Por que, nas escolas, as filas são separadas entre meninos e meninas? E por que é ‘natural’ que, nas aulas de educação física, as meninas joguem vôlei, enquanto os meninos jogam futebol?
(UOL, 27/09/2016 – acesse no site de origem)
Refletindo sobre questões como essas, Mayla Rosa Rodrigues, professora da Emef (Escola Municipal de Ensino Fundamental) Frei Francisco Mont’Alverne, na Vila Domitila, zona leste de São Paulo, percebeu como a escola costuma reforçar práticas desiguais que acontecem na sociedade.
“Os meninos são muito mais incentivados a desenvolver atividades físicas e muito mais elogiados pelo seu desenvolvimento em matérias como matemática, enquanto as meninas brincam de como “ser mamãe” e são mais incentivadas a se desenvolver em matérias linguísticas”, conta a professora.
A partir disso, Mayla passou a analisar com um olhar mais crítico os livros didáticos e livros de literatura infantil –e encontrou neles também uma repetição de estereótipos, “seja quando apresentam meninas apenas como ajudantes dos meninos cientistas ou quando deixam de mostrar meninas negras”.
Mulheres na História
Mayla resolveu, então, criar o projeto “Mulheres na História”, onde são debatidos estereótipos de comportamento, sejam eles de gênero, raciais, sexuais ou de classe. Para isso, os principais mecanismos que são utilizados com uma turma de alunos do 4º ano são a pesquisa e as leituras biográficas de mulheres.
“As crianças estão pesquisando mulheres que fizeram parte da nossa história e que são frequentemente apagadas e silenciadas. Por exemplo, muitos sabem quem foi Martin Luther King, mas poucos conhecem [a ativista negra norte-americana] Rosa Parks”, explica Mayla.
Para a professora, é papel da escola desconstruir a ideia de que apenas os homens constroem e transformam a história. “Quando mulheres são apresentadas apenas como coadjuvantes, elas passam a acreditar que essa é sua única possibilidade”, afirma.

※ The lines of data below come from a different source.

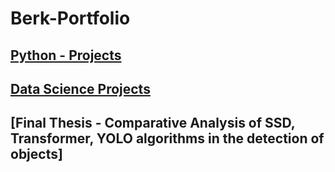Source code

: # Berk-Portfolio


## [Python - Projects](https://berdii.github.io/python-basics/)

## [Data Science Projects](https://berdii.github.io/Data-Science-Projects/)

## [Final Thesis - Comparative Analysis of SSD, Transformer, YOLO algorithms in the detection of objects]



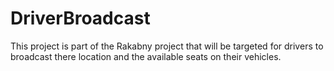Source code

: # DriverBroadcast

This project is part of the Rakabny project that will be targeted for drivers to broadcast
there location and the available seats on their vehicles.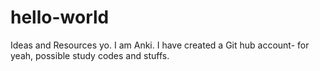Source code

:# hello-world
Ideas and Resources
yo. I am Anki. I have created a Git hub account- for yeah, possible study codes and stuffs.
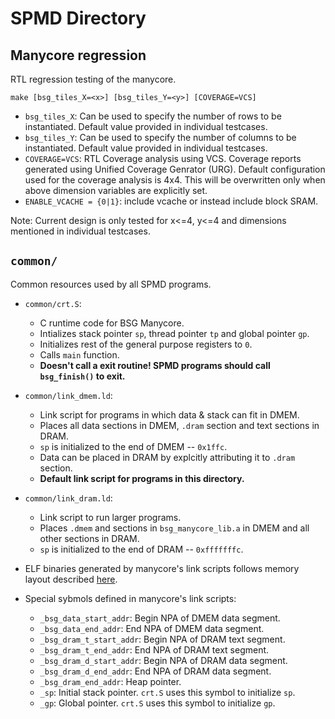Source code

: SPMD Directory
==============

Manycore regression
-------------------

RTL regression testing of the manycore.

`make [bsg_tiles_X=<x>] [bsg_tiles_Y=<y>] [COVERAGE=VCS]` 

- `bsg_tiles_X`:
    Can be used to specify the number of rows to be instantiated. Default
    value provided in individual testcases.
- `bsg_tiles_Y`:
    Can be used to specify the number of columns to be instantiated. Default
    value provided in individual testcases.
- `COVERAGE=VCS`:
    RTL Coverage analysis using VCS. Coverage reports generated using
    Unified Coverage Genrator (URG). Default configuration used for
    the coverage analysis is 4x4. This will be overwritten only when
    above dimension variables are explicitly set.
- `ENABLE_VCACHE = {0|1}`:
    include vcache or instead include block SRAM.

Note: 
    Current design is only tested for x<=4, y<=4 and dimensions mentioned in
    individual testcases.


`common/`
----------

Common resources used by all SPMD programs.

- `common/crt.S`:
  - C runtime code for BSG Manycore.
  - Intializes stack pointer `sp`, thread pointer `tp` and global pointer `gp`.
  - Initializes rest of the general purpose registers to `0`.
  - Calls `main` function.
  - **Doesn't call a exit routine! SPMD programs should call `bsg_finish()` to exit.**

- `common/link_dmem.ld`:
  - Link script for programs in which data & stack can fit in DMEM.
  - Places all data sections in DMEM, `.dram` section and text sections in DRAM.
  - `sp` is initialized to the end of DMEM -- `0x1ffc`.
  - Data can be placed in DRAM by explcitly attributing it to `.dram` section.
  - **Default link script for programs in this directory.**

- `common/link_dram.ld`:
  - Link script to run larger programs.
  - Places `.dmem` and sections in `bsg_manycore_lib.a` in DMEM and all other sections in DRAM.
  - `sp` is initialized to the end of DRAM -- `0xfffffffc`.

- ELF binaries generated by manycore's link scripts follows memory layout described [here](
https://docs.google.com/document/d/1b2g2nnMYidMkcn6iHJ9NGjpQYfZeWEmMdLeO_3nLtgo/edit#bookmark=id.6ta2llhb2shf).
  
- Special sybmols defined in manycore's link scripts:
  - `_bsg_data_start_addr`: Begin NPA of DMEM data segment.
  - `_bsg_data_end_addr`: End NPA of DMEM data segment.
  - `_bsg_dram_t_start_addr`: Begin NPA of DRAM text segment.
  - `_bsg_dram_t_end_addr`: End NPA of DRAM text segment.
  - `_bsg_dram_d_start_addr`: Begin NPA of DRAM data segment.
  - `_bsg_dram_d_end_addr`: End NPA of DRAM data segment.
  - `_bsg_dram_end_addr`: Heap pointer.
  - `_sp`: Initial stack pointer. `crt.S` uses this symbol to initialize `sp`.
  - `_gp`: Global pointer. `crt.S` uses this symbol to initialize `gp`.
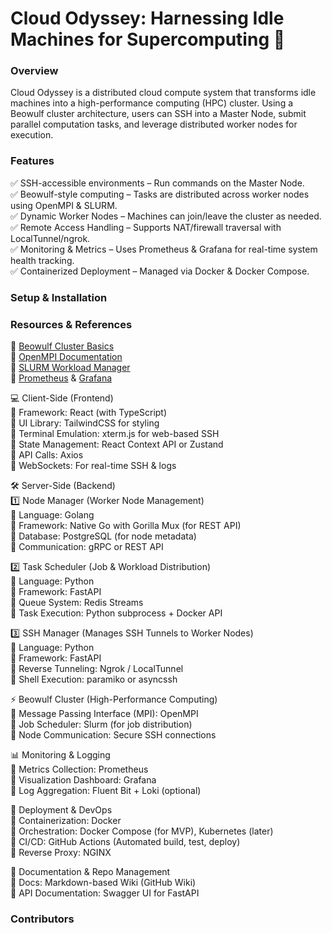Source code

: # Cloud Odyssey: Harnessing Idle Machines for Supercomputing 🚀

### Overview
Cloud Odyssey is a distributed cloud compute system that transforms idle machines into a high-performance computing (HPC) cluster. Using a Beowulf cluster architecture, users can SSH into a Master Node, submit parallel computation tasks, and leverage distributed worker nodes for execution.

### Features

✅ SSH-accessible environments – Run commands on the Master Node.   
✅ Beowulf-style computing – Tasks are distributed across worker nodes using OpenMPI & SLURM.   
✅ Dynamic Worker Nodes – Machines can join/leave the cluster as needed.    
✅ Remote Access Handling – Supports NAT/firewall traversal with LocalTunnel/ngrok.   
✅ Monitoring & Metrics – Uses Prometheus & Grafana for real-time system health tracking.   
✅ Containerized Deployment – Managed via Docker & Docker Compose.

### Setup & Installation

### Resources & References
📖 [Beowulf Cluster Basics](https://www.linux.com/training-tutorials/building-beowulf-cluster-just-13-steps/)   
📖 [OpenMPI Documentation](https://www.open-mpi.org/faq/)   
📖 [SLURM Workload Manager](https://slurm.schedmd.com/documentation.html)   
📖 [Prometheus](https://prometheus.io/docs/introduction/overview/) & [Grafana](https://grafana.com/docs/)

💻 Client-Side (Frontend)   
🔹 Framework: React (with TypeScript)   
🔹 UI Library: TailwindCSS for styling   
🔹 Terminal Emulation: xterm.js for web-based SSH   
🔹 State Management: React Context API or Zustand   
🔹 API Calls: Axios   
🔹 WebSockets: For real-time SSH & logs

🛠 Server-Side (Backend)    
1️⃣ Node Manager (Worker Node Management)   
🔹 Language: Golang   
🔹 Framework: Native Go with Gorilla Mux (for REST API)   
🔹 Database: PostgreSQL (for node metadata)   
🔹 Communication: gRPC or REST API

2️⃣ Task Scheduler (Job & Workload Distribution)   
🔹 Language: Python   
🔹 Framework: FastAPI   
🔹 Queue System: Redis Streams   
🔹 Task Execution: Python subprocess + Docker API

3️⃣ SSH Manager (Manages SSH Tunnels to Worker Nodes)   
🔹 Language: Python   
🔹 Framework: FastAPI   
🔹 Reverse Tunneling: Ngrok / LocalTunnel   
🔹 Shell Execution: paramiko or asyncssh

⚡ Beowulf Cluster (High-Performance Computing)   
🔹 Message Passing Interface (MPI): OpenMPI   
🔹 Job Scheduler: Slurm (for job distribution)   
🔹 Node Communication: Secure SSH connections

📊 Monitoring & Logging   
🔹 Metrics Collection: Prometheus    
🔹 Visualization Dashboard: Grafana    
🔹 Log Aggregation: Fluent Bit + Loki (optional)

🚀 Deployment & DevOps   
🔹 Containerization: Docker    
🔹 Orchestration: Docker Compose (for MVP), Kubernetes (later)   
🔹 CI/CD: GitHub Actions (Automated build, test, deploy)   
🔹 Reverse Proxy: NGINX

📜 Documentation & Repo Management   
🔹 Docs: Markdown-based Wiki (GitHub Wiki)    
🔹 API Documentation: Swagger UI for FastAPI

### Contributors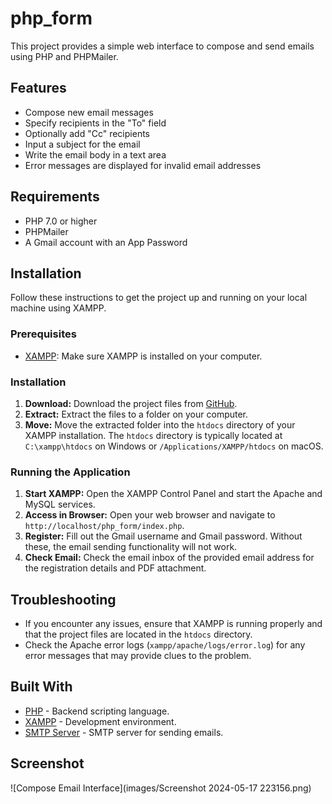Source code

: # php_form

This project provides a simple web interface to compose and send emails using PHP and PHPMailer.

## Features

- Compose new email messages
- Specify recipients in the "To" field
- Optionally add "Cc" recipients
- Input a subject for the email
- Write the email body in a text area
- Error messages are displayed for invalid email addresses

## Requirements

- PHP 7.0 or higher
- PHPMailer
- A Gmail account with an App Password

## Installation

Follow these instructions to get the project up and running on your local machine using XAMPP.

### Prerequisites

- [XAMPP](https://www.apachefriends.org/index.html): Make sure XAMPP is installed on your computer.

### Installation

1. **Download:** Download the project files from [GitHub](https://github.com/Akash-Saji/php_form.git).
2. **Extract:** Extract the files to a folder on your computer.
3. **Move:** Move the extracted folder into the `htdocs` directory of your XAMPP installation. The `htdocs` directory is typically located at `C:\xampp\htdocs` on Windows or `/Applications/XAMPP/htdocs` on macOS.

### Running the Application

1. **Start XAMPP:** Open the XAMPP Control Panel and start the Apache and MySQL services.
2. **Access in Browser:** Open your web browser and navigate to `http://localhost/php_form/index.php`.
3. **Register:**  Fill out the Gmail username and Gmail password. Without these, the email sending functionality will not work.
4. **Check Email:** Check the email inbox of the provided email address for the registration details and PDF attachment.

## Troubleshooting

- If you encounter any issues, ensure that XAMPP is running properly and that the project files are located in the `htdocs` directory.
- Check the Apache error logs (`xampp/apache/logs/error.log`) for any error messages that may provide clues to the problem.

## Built With

- [PHP](https://www.php.net/) - Backend scripting language.
- [XAMPP](https://www.apachefriends.org/index.html) - Development environment.
- [SMTP Server](https://example.com/smtp-server) - SMTP server for sending emails.

## Screenshot

![Compose Email Interface](images/Screenshot 2024-05-17 223156.png)
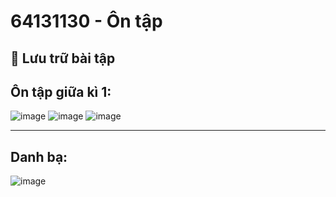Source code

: # 64131130 - Ôn tập 
📌 **Lưu trữ bài tập**  
---
## Ôn tập giữa kì 1:
![image](https://github.com/user-attachments/assets/c8798858-beed-4451-9c0d-1435d34bfd99)
![image](https://github.com/user-attachments/assets/3cd34b9e-1bf7-4dfd-9aa6-a1c3d980756e)
![image](https://github.com/user-attachments/assets/0282a24f-ddbe-4f04-9f5f-1dfbd295edf3)


---
## Danh bạ:
![image](https://github.com/user-attachments/assets/7c19f49c-973e-47cc-820e-237116b3303a)
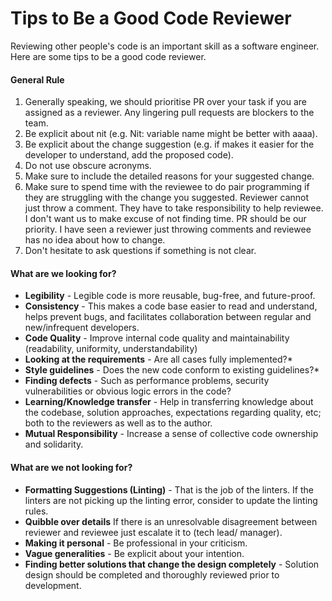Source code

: # Tips to Be a Good Code Reviewer

Reviewing other people's code is an important skill as a software engineer. Here are some tips to be a good code reviewer. 
<p></p>
<h4>General Rule</h4>
<p></p>
<ol>
<li>Generally speaking, we should prioritise PR over your task if you are assigned as a reviewer. Any lingering pull requests are blockers to the team.
<li>Be explicit about nit (e.g. Nit: variable name might be better with aaaa).
<li>Be explicit about the change suggestion (e.g. if makes it easier for the developer to understand, add the proposed code).
<li>Do not use obscure acronyms.
<li>Make sure to include the detailed reasons for your suggested change.
<li>Make sure to spend time with the reviewee to do pair programming if they are struggling with the change you suggested. Reviewer cannot just throw a comment. They have to take responsibility to help reviewee. I don't want us to make excuse of not finding time. PR should be our priority. I have seen a reviewer just throwing comments and reviewee has no idea about how to change. 
<li>Don't hesitate to ask questions if something is not clear.
</ol>
<p></p>
<h4>What are we looking for?</h4>
<p></p>

<ul>
<li><b>Legibility</b> - Legible code is more reusable, bug-free, and future-proof.</li>
<li><b>Consistency</b> - This makes a code base easier to read and understand, helps prevent bugs, and facilitates collaboration between regular and new/infrequent developers.</li>
<li><b>Code Quality</b> - Improve internal code quality and maintainability (readability, uniformity, understandability)</li>
<li><b>Looking at the requirements</b> - Are all cases fully implemented?*</li>
<li><b>Style guidelines</b> - Does the new code conform to existing guidelines?*</li>
<li><b>Finding defects</b> - Such as performance problems, security vulnerabilities or obvious logic errors in the code?</li>
<li><b>Learning/Knowledge transfer</b> - Help in transferring knowledge about the codebase, solution approaches, expectations regarding quality, etc; both to the reviewers as well as to the author.</li>
<li><b>Mutual Responsibility</b> - Increase a sense of collective code ownership and solidarity.</li>
</ul>

<p></p>
<h4>What are we not looking for?</h4>
<p></p>
<ul>
<li><b>Formatting Suggestions (Linting)</b> - That is the job of the linters. If the linters are not picking up the linting error, consider to update the linting rules.</li>
<li><b>Quibble over details</b> If there is an unresolvable disagreement between reviewer and reviewee just escalate it to (tech lead/ manager).</li>
<li><b>Making it personal</b> - Be professional in your criticism.</li>
<li><b>Vague generalities</b> - Be explicit about your intention.</li>
<li><b>Finding better solutions that change the design completely</b> - Solution design should be completed and thoroughly reviewed prior to development.</li>
</ul>
<p></p>
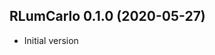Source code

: 




<!-- NEWS.md was auto-generated by NEWS.Rmd. Please DO NOT edit by hand!-->

## RLumCarlo 0.1.0 (2020-05-27)

  - Initial version

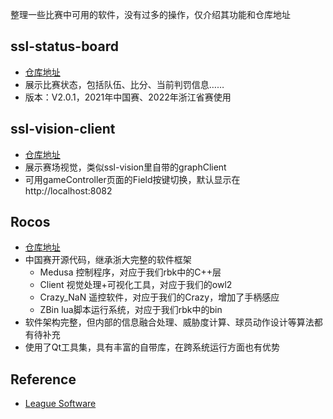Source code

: 
整理一些比赛中可用的软件，没有过多的操作，仅介绍其功能和仓库地址

## ssl-status-board

- [仓库地址](https://github.com/RoboCup-SSL/ssl-status-board)
- 展示比赛状态，包括队伍、比分、当前判罚信息……
- 版本：V2.0.1，2021年中国赛、2022年浙江省赛使用

## ssl-vision-client

- [仓库地址](https://github.com/RoboCup-SSL/ssl-vision-client)
- 展示赛场视觉，类似ssl-vision里自带的graphClient
- 可用gameController页面的Field按键切换，默认显示在http://localhost:8082

## Rocos

- [仓库地址](https://github.com/Robocup-ssl-China/rocos)
- 中国赛开源代码，继承浙大完整的软件框架
	- Medusa 控制程序，对应于我们rbk中的C++层
	- Client 视觉处理+可视化工具，对应于我们的owl2
	- Crazy_NaN 遥控软件，对应于我们的Crazy，增加了手柄感应
	- ZBin lua脚本运行系统，对应于我们rbk中的bin
- 软件架构完整，但内部的信息融合处理、威胁度计算、球员动作设计等算法都有待补充
- 使用了Qt工具集，具有丰富的自带库，在跨系统运行方面也有优势

## Reference

+ [League Software](https://ssl.robocup.org/league-software)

Entre as mulheres que os alunos já estudaram, estão Aqualtune, grande símbolo de resistência negra e avó de Zumbi dos Palmares; Jackie Joyner-Kersee, atleta americana de destaque no heptatlo e no salto a distância; e Maria da Penha, líder brasileira de movimentos em defesa dos direitos da mulher e que inspirou a criação da lei homônima que completa uma década este ano.
Mudanças no comportamento
Mayla, que se considera feminista, conta que para ela as desigualdades de gênero sempre foram motivo de inquietação. “Fui criada pela minha mãe com mais duas irmãs e, toda vez que alguém via minha casa minimamente bagunçada, o comentário era imediato: ‘como uma casa com tanta mulher pode ser bagunçada?’. Aquilo me incomodava muito”, lembra.
É justamente essa visão de mundo que a professora busca ampliar, além de não limitar o potencial das crianças em “caixinhas” de coisas destinadas apenas para meninas ou para meninos. Com a realização do projeto, ela diz que a mudança no comportamento das crianças é nítida.
“Os conflitos que enfrentávamos no início do ano estão quase extintos, pois as crianças passaram a se respeitar mais, a entender o limite do outro e a ouvir o ‘não’ do colega. Além disso, como todas as crianças se sentem ouvidas, o interesse delas em sala de aula aumentou consideravelmente.”
Autonomia e pensamento crítico
Outro reflexo do projeto é um maior desenvolvimento da autonomia das crianças, que não esperam mais que apenas a professora traga leituras ou diga a elas o que escrever. “Elas me trazem notícias que querem discutir em sala ou livros que gostariam que eu lesse para todos e criticam filmes e livros que não tenham personagens negros”, explica Mayla.
Apesar de o projeto ter sido desenvolvido por iniciativa própria, a professora ressalta a importância do suporte da escola. “Desde que comecei a desenvolver o projeto em sala, recebi apoio da equipe gestora, além de muitos elogios”, afirma.
Escola sem Partido
Para Mayla, “todo profissional da educação deveria ter autonomia em sala de aula” – uma ideia que bate de frente com o programa “Escola sem Partido”, que condena uma suposta doutrinação ideológica no ensino.
“Quando defensores do programa dizem que os professores não são isentos de ideologia e, por isso, vão ensinar às crianças o que se deve pensar, ignoram que elas não são sujeitos sem capacidade de crítica”, explica.
A professora ainda diz que a escola é um espaço onde o direito de aprendizagem da criança e a pluralidade de ideias e de concepções devem ser mantidos. “Há a necessidade urgente de se pensar em práticas inclusivas, que considerem as diferenças e a diversidade de opiniões sem demonizá-las, nunca o contrário”.